Главным условием, без которого оформление русской универсальной цивилизации будет принципиально невозможным, является создание универсального государства. Если Россия создаст в двадцать первом веке новую государственность, она решит свою цивилизационную проблему. Если ей это не удастся, то историю российской цивилизации можно считать законченной.

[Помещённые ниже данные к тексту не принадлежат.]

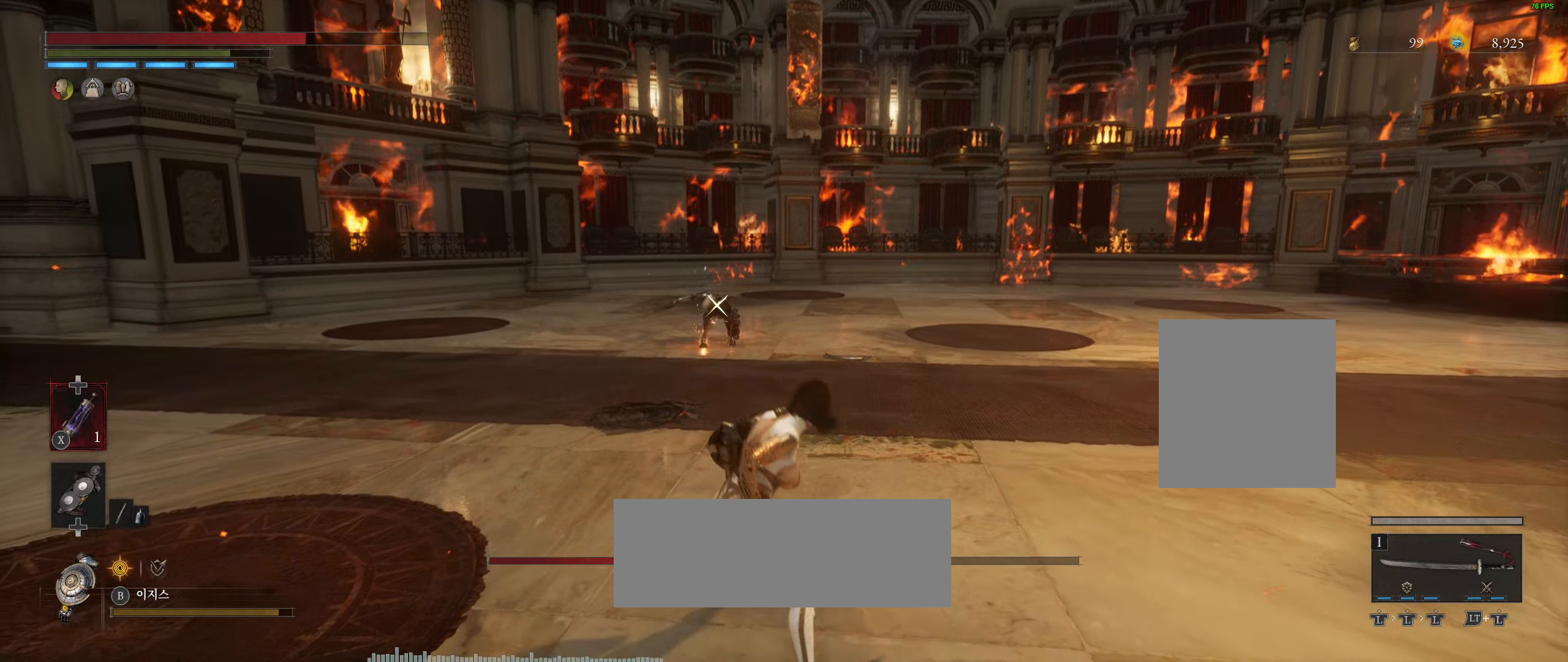
{"dt_ms": 500, "buttons": [], "left_stick": "up-right", "events": [[67, "R2", "down"], [200, "R2", "up"], [233, "L2", "down"], [283, "L2", "up"]]}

При этом новая государственность новой России должна быть адекватна индивидуалистической и рациональной культуре наследников уходящей российской цивилизации. Неадекватное такому типу культуры государство свою задачу выполнить не сможет. Поэтому единственной возможной формой будущего государственного строя в России является конституционное, политическое и правовое государство, то есть сходное с тем, какое было выстрадано в недрах западной цивилизации в эпоху европейского нового времени. К сожалению, никакое другое государство уже Россию не устроит. Она выросла изо всех предшествующих государственных форм. Пути назад нет.
Проблема состоит в том, что в условиях усиливающегося политического хаоса лозунг борьбы за новую конституционную государственность вынужден был уступить место лозунгу борьбы за хоть какую-нибудь государственность. В этом кроется огромная опасность. Любая попытка просто восстановить бюрократическое государство, жесткую административную машину будет лишь консервировать на годы обломки старой цивилизации, препятствуя возникновению новой культуры. При этом следует учесть, что реакционное по своей сути стремление восстановить бюрократию все последние годы преподносилось именно как строительство конституционного государства. Обломки стен старого государственного строя выдаются за фундамент политической власти новой России. Такая политическая мимикрия усугубляет и без того сложную ситуацию, заставляя вычленять действительные и ложные конституционные формы.
Новая цивилизационная перспектива России оказывается неразрывно связанной с возможностью либо с невозможностью возникновения в стране подлинного конституционализма, органично вплетенного в ткань новой российской культуры. Либо массовое конституционное движение завершится созданием современного политического и правового государства, и тогда Россия совершит прорыв в будущее, обеспечив себе «жизнь после смерти». Либо конституционализм так и останется на отечественной почве имплантированным элементом, и тогда рано или поздно придет конец не «русской особости», а «особой русскости».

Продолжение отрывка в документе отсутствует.